══ Text section

I’m staying in a hotel in downtown Chicago. I’m here because there are still holes in the walls and ceiling of my kitchen. At first, I was irritated that the contractors hadn’t finished by the agreed-upon time, but then decide to turn it into something I’ve never done; I’ll be a tourist in my own town.
I’ve lived in Chicago since 1990 but never stayed in a hotel here. Why would I? People do that sometimes for anniversaries or holidays. It’s a chance to change perspective on the familiar. To see a place you know well as if it’s brand new.
I didn’t grow up staying in hotels. Campgrounds were more my family’s speed. As soon as I had a say in it, I stopped sleeping anywhere without walls and a roof. I’ve mentioned my feelings about nature here before. So, because they weren’t part of my reality, hotels retained a fascination.
Looking out the window of my room, I realize that the intersection is one I drew before. A few years back a writing professor commissioned a large drawing for his office of this very spot. In my drawing, I’m looking north rather than west (as I am now), and I used Google Streetview freezeframes rather than my own eyes. But it’s the same place.
I chose this hotel because when I drove cab there were always picketers outside its doors. They were there the entire nine years I drove. Then, a year or two later, they disappeared. I don’t know whether the labor dispute was resolved or the union just gave up. I always wanted to know what it looked like inside.
The building is from the late 1800s. Judging by the wall fixtures and furniture, there was a remodel sometime in the early 60s which has been left to wither. Aside from cheap flatscreens and taped-to-the-wall signs, there’s not much to peg this place to 2022.
The little restaurant that serves guests breakfast just off the lobby is deserted. Occasionally, the waitress calls orders to a coworker across the empty room. One woman handles the tables, the other, room service. In an alcove decorated with faux brickwork, I see the cook darting in and out of view. Out the dusty window, through harsh winter glare, I look at Grant Park. There’s a disconnect between inside and outside. It’s as if I’m looking at today out there from a room that’s long ago.
I’m on the seventh floor. One time, I decide to take the stairs. Most hallways on the floors below are barely lit. On the third floor, the stairway ends. I walk through a pitch black hallway to reach a different way out. It’s not quite the Overlook, but there is certainly an abandoned vibe. Not many people are staying in this enormous place. The emptiness is palpable.
There’s a long history to artists living in hotels. Some of Matisse’s best pictures were done in them. Henry Miller lives exclusively in flophouses throughout Tropic of Cancer. I can see the appeal. I’ve been pretty productive here. It feels a bit like skipping school. Not that anyone checks up on me when I’m home, but this feels even more incognito.
I’d change some of the furniture, but other than that, it’s refreshing not to be surrounded by all the crap I chose and love. I’m looking forward to being in it again, but I won’t forget this room, where I felt like a stranger, in the best way possible.

════

What to produce = Decide whether each statement agrees with the essay about the Chicago hotel stay, giving yes or no and quoting the words that settle it. 1. The writer has lived in Chicago since 1990. 2. The writer's earlier drawing of the intersection looks west. 3. The writer's room is on the third floor.

══ Study material

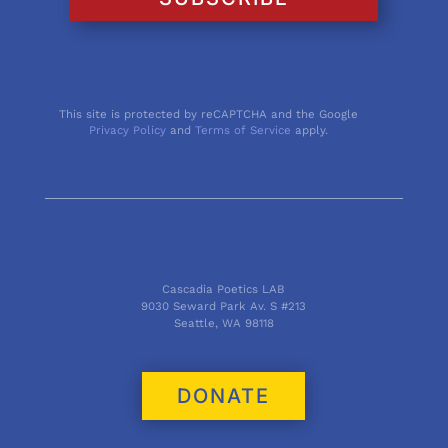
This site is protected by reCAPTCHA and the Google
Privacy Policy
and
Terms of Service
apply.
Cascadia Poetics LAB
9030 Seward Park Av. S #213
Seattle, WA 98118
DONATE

════

Output of the task =
1. Yes: "I’ve lived in Chicago since 1990"
2. No: "In my drawing, I’m looking north rather than west"
3. No: "I’m on the seventh floor."